O Globo
As manifestações bolsonaristas de amanhã
devem ser grandes. Houve empenho do governo, intensa campanha nas redes
sociais, financiamento para aluguel de ônibus do interior — enfim, um esforço
excepcional.
Elas podem até ter algumas consequências
adiante, mas, do ponto de vista de objetivo político, são um momento de sonho
para vestir fantasias que não sobrevivem na quarta-feira.E, quando não há
objetivo político válido, dificilmente uma força se impõe, mesmo havendo muita
gente e até poder militar.
Uma das bandeiras do bolsonarismo está
praticamente morta. É o voto impresso. Foi derrotado no contexto legal em que
deveria ser analisado, e não há como voltar atrás. Nesse caso particular, estarão
simplesmente carregando um defunto, na expectativa de que lhes possa ser válido
no ano que vem, em caso de derrota eleitoral.
A outra bandeira do bolsonarismo será,
aparentemente, a liberdade de expressão. Em termos abstratos, ninguém se coloca
contra ela. A dificuldade é aceitar que se preguem a violência e a invasão de
prédios públicos como se estivessem exercitando a liberdade, quando, de fato,
ultrapassam seus limites legais.
Essa aceitação de limites está presente, por exemplo, no parecer da subprocuradora Lindôra Araújo, que denunciou o ex-deputado Roberto Jefferson.
Isso não significa que o tema não deva ser
constantemente discutido. E o é no Brasil. Juízes têm censurado jornais; há
debates sobre instruções do Supremo relativas a combate a fake news; o próprio
Bolsonaro rejeitou uma lei que penaliza a divulgação em massa de notícias
falsas. É um tema em aberto, mas a conclamação à violência e o racismo, para
citar alguns, são limites legais que não podem ser transpostos apenas por atos
de vontade.
Bolsonaro é presidente. Tem pouco a dizer
diante de uma pandemia que não desapareceu, como creem alguns otimistas.
Governa um país em que a economia estagnou, encontra diante de si uma crise
hídrica que se desdobra também numa crise de energia.
Numa situação dessas, o presidente lidera
manifestações pelo voto impresso ou por uma duvidosa concepção de liberdade.
Isso é tão distante da realidade como conclamar as pessoas a comprar fuzis e
definir como idiota quem está preocupado com os alimentos, cada vez mais caros.
O exame dos problemas reais do Brasil
implica a definição da responsabilidade do presidente.

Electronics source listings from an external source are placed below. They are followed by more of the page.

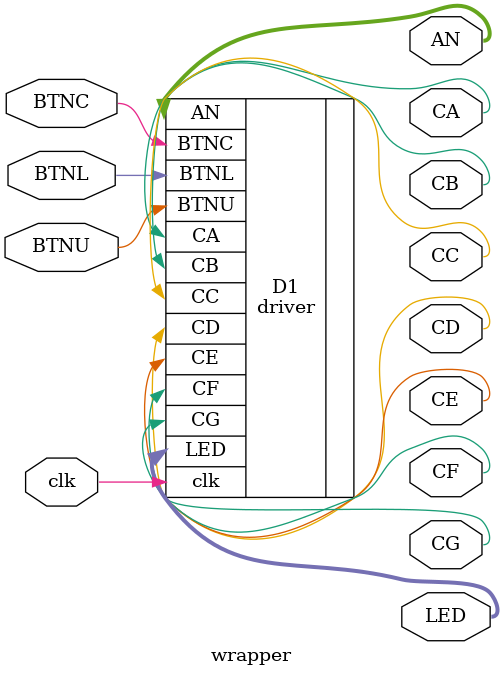
<source format=sv>
`timescale 1ns / 1ps

module wrapper(
    input clk,
    input BTNC,
    input BTNU,
    input BTNL,
    output logic [1:0] LED,
    output logic [7:0] AN,
    output logic CA,
    output logic CB,
    output logic CC,
    output logic CD,
    output logic CE,
    output logic CF,
    output logic CG
    );
    
    driver D1 (
        .clk(clk),
        .BTNC(BTNC),
        .BTNU(BTNU),
        .BTNL(BTNL),
        .LED(LED),
        .AN(AN),
        .CA(CA),
        .CB(CB),
        .CC(CC),
        .CD(CD),
        .CE(CE),
        .CF(CF),
        .CG(CG)
    );
    
    
endmodule

</source>
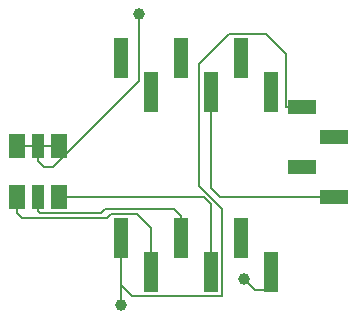
<source format=gtl>
G04 Layer_Physical_Order=1*
G04 Layer_Color=255*
%FSLAX44Y44*%
%MOMM*%
G71*
G01*
G75*
%ADD10R,2.4130X1.1430*%
%ADD11R,1.2700X3.4290*%
%ADD12R,1.4000X2.0000*%
%ADD13R,1.0000X2.0000*%
%ADD14C,0.2000*%
%ADD15C,1.0000*%
D10*
X795020Y895350D02*
D03*
X768350Y920750D02*
D03*
X795020Y946150D02*
D03*
X768350Y971550D02*
D03*
D11*
X741680Y984250D02*
D03*
X716280Y1013460D02*
D03*
X690880Y984250D02*
D03*
X665480Y1013460D02*
D03*
X640080Y984250D02*
D03*
X614680Y1013460D02*
D03*
X741680Y831850D02*
D03*
X716280Y861060D02*
D03*
X690880Y831850D02*
D03*
X665480Y861060D02*
D03*
X640080Y831850D02*
D03*
X614680Y861060D02*
D03*
D12*
X526830Y939350D02*
D03*
X562830D02*
D03*
X526830Y895350D02*
D03*
X562830D02*
D03*
D13*
X544830Y939350D02*
D03*
Y895350D02*
D03*
D14*
X557784Y921258D02*
X630730Y994204D01*
Y1051100D01*
X614680Y820928D02*
Y861060D01*
Y803910D02*
Y820928D01*
X728472Y816610D02*
X741680D01*
X614680Y820928D02*
X624078Y811530D01*
X700278D01*
Y885952D01*
X681482Y904748D02*
X700278Y885952D01*
X681482Y904748D02*
Y1008380D01*
X706882Y1033780D01*
X737870D01*
X754888Y1016762D01*
Y971550D02*
Y1016762D01*
Y971550D02*
X768350D01*
X550164Y921258D02*
X557784D01*
X544830Y926592D02*
X550164Y921258D01*
X544830Y926592D02*
Y939350D01*
X718820Y826262D02*
X728472Y816610D01*
X741680D02*
Y831850D01*
X562830Y895350D02*
X685038D01*
X690880Y889508D01*
Y831850D02*
Y889508D01*
X699008Y895350D02*
X795020D01*
X690880Y903478D02*
X699008Y895350D01*
X690880Y903478D02*
Y984250D01*
X544830Y883920D02*
Y895350D01*
Y883920D02*
X546862Y881888D01*
X598013D01*
X601330Y885205D01*
X660131D01*
X665480Y879856D01*
Y861060D02*
Y879856D01*
X640080Y831850D02*
Y869696D01*
X628571Y881205D02*
X640080Y869696D01*
X606631Y881205D02*
X628571D01*
X602996Y877570D02*
X606631Y881205D01*
X531148Y877570D02*
X602996D01*
X526830Y881888D02*
X531148Y877570D01*
X526830Y881888D02*
Y895350D01*
Y939350D02*
X544830D01*
X562830D01*
D15*
X630730Y1051100D02*
D03*
X614680Y803910D02*
D03*
X718820Y826262D02*
D03*
M02*

</source>
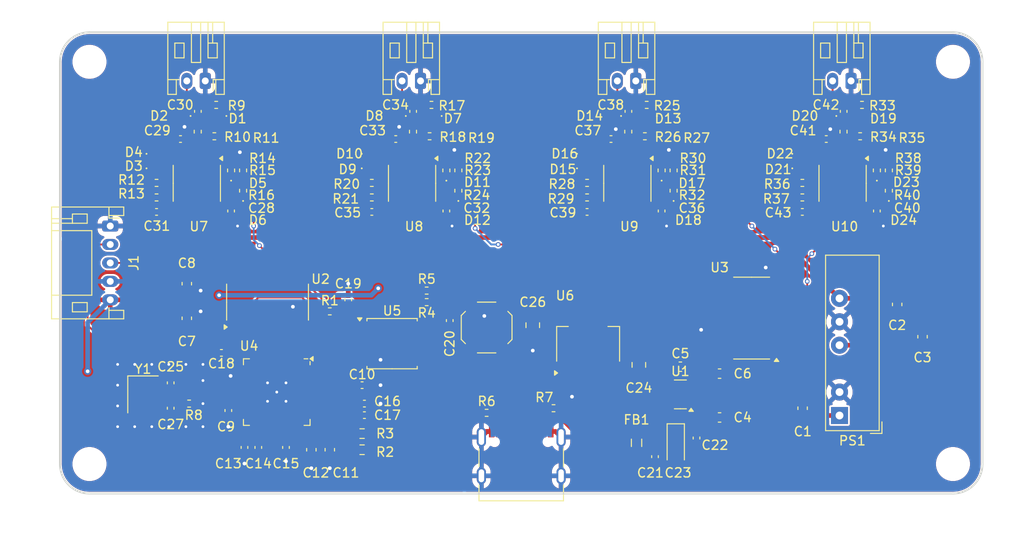
<source format=kicad_pcb>
(kicad_pcb
	(version 20240108)
	(generator "pcbnew")
	(generator_version "8.0")
	(general
		(thickness 1.6)
		(legacy_teardrops no)
	)
	(paper "A4")
	(title_block
		(title "DonCon2040_SMD")
		(date "2023-07-31")
		(rev "6")
		(company "ravinrabbid/amgibson913")
	)
	(layers
		(0 "F.Cu" signal)
		(31 "B.Cu" signal)
		(32 "B.Adhes" user "B.Adhesive")
		(33 "F.Adhes" user "F.Adhesive")
		(34 "B.Paste" user)
		(35 "F.Paste" user)
		(36 "B.SilkS" user "B.Silkscreen")
		(37 "F.SilkS" user "F.Silkscreen")
		(38 "B.Mask" user)
		(39 "F.Mask" user)
		(40 "Dwgs.User" user "User.Drawings")
		(41 "Cmts.User" user "User.Comments")
		(42 "Eco1.User" user "User.Eco1")
		(43 "Eco2.User" user "User.Eco2")
		(44 "Edge.Cuts" user)
		(45 "Margin" user)
		(46 "B.CrtYd" user "B.Courtyard")
		(47 "F.CrtYd" user "F.Courtyard")
		(48 "B.Fab" user)
		(49 "F.Fab" user)
		(50 "User.1" user)
		(51 "User.2" user)
		(52 "User.3" user)
		(53 "User.4" user)
		(54 "User.5" user)
		(55 "User.6" user)
		(56 "User.7" user)
		(57 "User.8" user)
		(58 "User.9" user)
	)
	(setup
		(stackup
			(layer "F.SilkS"
				(type "Top Silk Screen")
				(color "Black")
			)
			(layer "F.Paste"
				(type "Top Solder Paste")
			)
			(layer "F.Mask"
				(type "Top Solder Mask")
				(color "White")
				(thickness 0.01)
			)
			(layer "F.Cu"
				(type "copper")
				(thickness 0.035)
			)
			(layer "dielectric 1"
				(type "core")
				(thickness 1.51)
				(material "FR4")
				(epsilon_r 4.5)
				(loss_tangent 0.02)
			)
			(layer "B.Cu"
				(type "copper")
				(thickness 0.035)
			)
			(layer "B.Mask"
				(type "Bottom Solder Mask")
				(color "White")
				(thickness 0.01)
			)
			(layer "B.Paste"
				(type "Bottom Solder Paste")
			)
			(layer "B.SilkS"
				(type "Bottom Silk Screen")
				(color "Black")
			)
			(copper_finish "None")
			(dielectric_constraints no)
		)
		(pad_to_mask_clearance 0)
		(allow_soldermask_bridges_in_footprints no)
		(pcbplotparams
			(layerselection 0x00010fc_ffffffff)
			(plot_on_all_layers_selection 0x0000000_00000000)
			(disableapertmacros no)
			(usegerberextensions no)
			(usegerberattributes yes)
			(usegerberadvancedattributes yes)
			(creategerberjobfile yes)
			(dashed_line_dash_ratio 12.000000)
			(dashed_line_gap_ratio 3.000000)
			(svgprecision 4)
			(plotframeref no)
			(viasonmask no)
			(mode 1)
			(useauxorigin no)
			(hpglpennumber 1)
			(hpglpenspeed 20)
			(hpglpendiameter 15.000000)
			(pdf_front_fp_property_popups yes)
			(pdf_back_fp_property_popups yes)
			(dxfpolygonmode yes)
			(dxfimperialunits yes)
			(dxfusepcbnewfont yes)
			(psnegative no)
			(psa4output no)
			(plotreference yes)
			(plotvalue yes)
			(plotfptext yes)
			(plotinvisibletext no)
			(sketchpadsonfab no)
			(subtractmaskfromsilk no)
			(outputformat 1)
			(mirror no)
			(drillshape 1)
			(scaleselection 1)
			(outputdirectory "")
		)
	)
	(net 0 "")
	(net 1 "Net-(D1-A)")
	(net 2 "GND")
	(net 3 "Net-(D7-A)")
	(net 4 "Net-(D13-A)")
	(net 5 "Net-(D19-A)")
	(net 6 "+12V")
	(net 7 "-12V")
	(net 8 "+5V")
	(net 9 "Net-(D3-K)")
	(net 10 "Net-(D3-A)")
	(net 11 "Net-(D5-K)")
	(net 12 "Net-(D5-A)")
	(net 13 "Net-(D10-K)")
	(net 14 "Net-(D9-A)")
	(net 15 "Net-(D11-K)")
	(net 16 "Net-(D11-A)")
	(net 17 "Net-(D15-K)")
	(net 18 "Net-(D15-A)")
	(net 19 "Net-(D17-K)")
	(net 20 "Net-(D17-A)")
	(net 21 "Net-(D21-K)")
	(net 22 "Net-(D21-A)")
	(net 23 "Net-(D23-K)")
	(net 24 "Net-(D23-A)")
	(net 25 "SCL")
	(net 26 "+3V3")
	(net 27 "SPI MOSI")
	(net 28 "SPI MISO")
	(net 29 "SPI SCLK")
	(net 30 "SPI nCS")
	(net 31 "Ka_Left_ADC")
	(net 32 "Don_Left_ADC")
	(net 33 "Don_Right_ADC")
	(net 34 "Ka_Right_ADC")
	(net 35 "SPI OE")
	(net 36 "Xin")
	(net 37 "Net-(U1-Vout)")
	(net 38 "VBUS")
	(net 39 "USB_D-")
	(net 40 "USB_D+")
	(net 41 "Net-(P1-CC2)")
	(net 42 "unconnected-(P1-SBU1-PadA8)")
	(net 43 "Net-(P1-CC1)")
	(net 44 "unconnected-(P1-SBU2-PadB8)")
	(net 45 "Net-(SW1-A)")
	(net 46 "QSPI_SS")
	(net 47 "Xout")
	(net 48 "Net-(C27-Pad1)")
	(net 49 "Net-(U7B-+)")
	(net 50 "QSPI_SD2")
	(net 51 "QSPI_SCLK")
	(net 52 "QSPI_SD3")
	(net 53 "QSPI_SD0")
	(net 54 "QSPI_SD1")
	(net 55 "Net-(U8B-+)")
	(net 56 "Net-(U9B-+)")
	(net 57 "Net-(U10B-+)")
	(net 58 "Net-(U4-USB_DM)")
	(net 59 "Net-(U4-USB_DP)")
	(net 60 "Net-(U7A--)")
	(net 61 "Net-(U7B--)")
	(net 62 "Net-(U8A--)")
	(net 63 "Net-(U8B--)")
	(net 64 "+1V1")
	(net 65 "Net-(U9A--)")
	(net 66 "Net-(U9B--)")
	(net 67 "Net-(U10A--)")
	(net 68 "Net-(U10B--)")
	(net 69 "unconnected-(U2-NC-Pad6)")
	(net 70 "unconnected-(U3-NC-Pad6)")
	(net 71 "unconnected-(U3-NC-Pad5)")
	(net 72 "Net-(U2-B1)")
	(net 73 "unconnected-(U4-GPIO5-Pad7)")
	(net 74 "/Sensor 1/Piezo")
	(net 75 "/Sensor 2/Piezo")
	(net 76 "/Sensor 3/Piezo")
	(net 77 "/Sensor 4/Piezo")
	(net 78 "SDA")
	(net 79 "Net-(U2-B4)")
	(net 80 "Net-(U2-B3)")
	(net 81 "Net-(U2-B2)")
	(net 82 "unconnected-(U2-NC-Pad9)")
	(net 83 "unconnected-(U4-GPIO28_ADC2-Pad40)")
	(net 84 "unconnected-(U4-GPIO10-Pad13)")
	(net 85 "unconnected-(U4-GPIO29_ADC3-Pad41)")
	(net 86 "unconnected-(U4-GPIO23-Pad35)")
	(net 87 "unconnected-(U4-SWCLK-Pad24)")
	(net 88 "unconnected-(U4-GPIO26_ADC0-Pad38)")
	(net 89 "unconnected-(U4-GPIO13-Pad16)")
	(net 90 "unconnected-(U4-GPIO21-Pad32)")
	(net 91 "unconnected-(U4-GPIO22-Pad34)")
	(net 92 "unconnected-(U4-GPIO12-Pad15)")
	(net 93 "unconnected-(U4-GPIO8-Pad11)")
	(net 94 "unconnected-(U4-GPIO17-Pad28)")
	(net 95 "unconnected-(U4-GPIO16-Pad27)")
	(net 96 "unconnected-(U4-GPIO15-Pad18)")
	(net 97 "unconnected-(U4-GPIO20-Pad31)")
	(net 98 "unconnected-(U4-GPIO11-Pad14)")
	(net 99 "unconnected-(U4-GPIO9-Pad12)")
	(net 100 "unconnected-(U4-GPIO19-Pad30)")
	(net 101 "unconnected-(U4-GPIO25-Pad37)")
	(net 102 "unconnected-(U4-RUN-Pad26)")
	(net 103 "unconnected-(U4-GPIO24-Pad36)")
	(net 104 "unconnected-(U4-SWD-Pad25)")
	(net 105 "unconnected-(U4-GPIO27_ADC1-Pad39)")
	(net 106 "unconnected-(U4-GPIO14-Pad17)")
	(net 107 "unconnected-(U4-GPIO18-Pad29)")
	(footprint "Diode_SMD:D_0402_1005Metric" (layer "F.Cu") (at 100.47 71.170875))
	(footprint "Diode_SMD:D_0402_1005Metric" (layer "F.Cu") (at 155.216666 75.170875 -90))
	(footprint "Resistor_SMD:R_0402_1005Metric" (layer "F.Cu") (at 131.883333 72.970875 -90))
	(footprint "Resistor_SMD:R_0402_1005Metric" (layer "F.Cu") (at 129.75 86 180))
	(footprint "Resistor_SMD:R_0402_1005Metric" (layer "F.Cu") (at 106.735 69.270875))
	(footprint "Capacitor_SMD:C_0402_1005Metric" (layer "F.Cu") (at 132.25 89.25 90))
	(footprint "Connector_USB:USB_C_Receptacle_G-Switch_GT-USB-7010ASV" (layer "F.Cu") (at 140 105))
	(footprint "Capacitor_SMD:C_0805_2012Metric" (layer "F.Cu") (at 152.75 94.05 90))
	(footprint "Capacitor_SMD:C_0402_1005Metric" (layer "F.Cu") (at 159 101.98 -90))
	(footprint "Button_Switch_SMD:SW_Push_1P1T_XKB_TS-1187A" (layer "F.Cu") (at 136.25 90 90))
	(footprint "Diode_SMD:D_0402_1005Metric" (layer "F.Cu") (at 103.065 67.070875 180))
	(footprint "Package_SO:SOIC-14_3.9x8.7mm_P1.27mm" (layer "F.Cu") (at 112.5 87.25 90))
	(footprint "Capacitor_Tantalum_SMD:CP_EIA-3216-10_Kemet-I" (layer "F.Cu") (at 156.75 102.75 -90))
	(footprint "Diode_SMD:D_0402_1005Metric" (layer "F.Cu") (at 147.136667 72.748375))
	(footprint "Resistor_SMD:R_0402_1005Metric" (layer "F.Cu") (at 108.55 72.970875 -90))
	(footprint "Connector_JST:JST_PH_S5B-PH-K_1x05_P2.00mm_Horizontal" (layer "F.Cu") (at 95.45 79 -90))
	(footprint "Capacitor_SMD:C_0402_1005Metric" (layer "F.Cu") (at 178.55 77.370875 -90))
	(footprint "Inductor_SMD:L_0805_2012Metric" (layer "F.Cu") (at 152.5 102.5 90))
	(footprint "Resistor_SMD:R_0402_1005Metric" (layer "F.Cu") (at 156.516666 75.170875 90))
	(footprint "Crystal:Crystal_SMD_3225-4Pin_3.2x2.5mm" (layer "F.Cu") (at 99 97.25 -90))
	(footprint "Capacitor_SMD:C_0402_1005Metric" (layer "F.Cu") (at 121.25 87 90))
	(footprint "Resistor_SMD:R_0402_1005Metric" (layer "F.Cu") (at 156.516666 72.970875 -90))
	(footprint "Capacitor_SMD:C_0402_1005Metric" (layer "F.Cu") (at 155.216666 77.370875 -90))
	(footprint "Resistor_SMD:R_0402_1005Metric" (layer "F.Cu") (at 151.601667 68.770875 90))
	(footprint "Capacitor_SMD:C_0402_1005Metric" (layer "F.Cu") (at 128.283334 66.570875 -90))
	(footprint "Capacitor_SMD:C_0402_1005Metric" (layer "F.Cu") (at 107.5 92.75 180))
	(footprint "Capacitor_SMD:C_0402_1005Metric" (layer "F.Cu") (at 126.398334 69.570875))
	(footprint "Capacitor_SMD:C_0402_1005Metric" (layer "F.Cu") (at 114.5 103 -90))
	(footprint "Resistor_SMD:R_0402_1005Metric" (layer "F.Cu") (at 130.068333 69.270875))
	(footprint "Connector_JST:JST_PH_S2B-PH-K_1x02_P2.00mm_Horizontal" (layer "F.Cu") (at 105.75 63.270875 180))
	(footprint "Connector_JST:JST_PH_S2B-PH-K_1x02_P2.00mm_Horizontal" (layer "F.Cu") (at 152.416666 63.270875 180))
	(footprint "Resistor_SMD:R_0402_1005Metric" (layer "F.Cu") (at 136.25 99.25 180))
	(footprint "MountingHole:MountingHole_3.2mm_M3" (layer "F.Cu") (at 186.8 104.8))
	(footprint "Diode_SMD:D_0402_1005Metric" (layer "F.Cu") (at 149.731667 67.070875 180))
	(footprint "Diode_SMD:D_0402_1005Metric" (layer "F.Cu") (at 176.95 67.070875 180))
	(footprint "Package_SO:SOIC-8_3.9x4.9mm_P1.27mm" (layer "F.Cu") (at 104.835 74.370875 -90))
	(footprint "Resistor_SMD:R_0402_1005Metric"
		(layer "F.Cu")
		(uuid "4b59e4d5-ab1f-466d-a41e-3dadd659e706")
		(at 179.85 72.970875 -90)
		(descr "Resistor SMD 0402 (1005 Metric), square (rectangular) end terminal, IPC_7351 nominal, (Body size source: IPC-SM-782 page 72, https://www.pcb-3d.com/wordpress/wp-content/uploads/ipc-sm-782a_amendment_1_and_2.pdf), generated with kicad-footprint-generator")
		(tags "resistor")
		(property "Reference" "R39"
			(at -0.014999 -2.1 0)
			(layer "F.SilkS")
			(uuid "d3ef6592-74f1-4f13-bbe3-c0c0f98ad1e6")
			(effects
				(font
					(size 1 1)
					(thickness 0.15)
				)
			)
		)
		(property "Value" "1k"
			(at 0 1.17 90)
			(layer "F.Fab")
			(uuid "2f50f36c-9ae0-4d20-a58d-f3b8635240e0")
			(effects
				(font
					(size 1 1)
					(thickness 0.15)
				)
			)
		)
		(property "Footprint" "Resistor_SMD:R_0402_1005Metric"
			(at 0 0 -90)
			(unlocked yes)
			(layer "F.Fab")
			(hide yes)
			(uuid "38896fbc-34c3-456b-ba0d-42c75fd79b47")
			(effects
				(font
					(size 1.27 1.27)
					(t
... [1023523 chars truncated]
</source>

Até a crise hídrica, de
certa forma determinada por fenômenos como La Niña, seria mais branda se não
houvesse tanto desmatamento e tantas queimadas estimulados pelo governo
Bolsonaro.
Pode ser que se ouça nas ruas algum grito
contra a corrupção. Mas será de uma amarga ironia. Bolsonaro apenas se
aproveitou da bandeira. Os fatos descritos na CPI mostram como gigantescos
golpes estavam armados contra os cofres públicos. As denúncias de rachadinha
contra o filho ex-deputado estadual estendem-se ao filho vereador e alcançam o
próprio gabinete de Bolsonaro.
Como se não bastassem essas revelações, o
encontro com o setor fisiológico do Congresso revela que Bolsonaro, como ele
próprio diz, se originou no Centrão e sempre se localizou nesse espaço
político.
Muita gente pode ir para a rua, mas, se
estiverem perdidos, de nada adianta serem muitos se perdidos de armas na mão.
O Brasil vive um momento dramático de crise
sanitária ainda não vencida, crise econômica e social, crise ambiental, seca e
escassez de energia, quase 15 milhões de desempregados.
Uma grande manifestação que ignore essa
realidade e um presidente que se esconde dela servem apenas para mostrar como é
profundo o abismo em que nos metemos e como será difícil superá-lo sem um
grande debate sobre a reconstrução.
A cortina de fumaça que Bolsonaro cria para
tentar sobreviver politicamente não nos deixa avaliar ainda quanto a
democracia, o tecido social e os recursos naturais foram devastados neste
período. É uma tarefa para a quarta-feira de cinzas.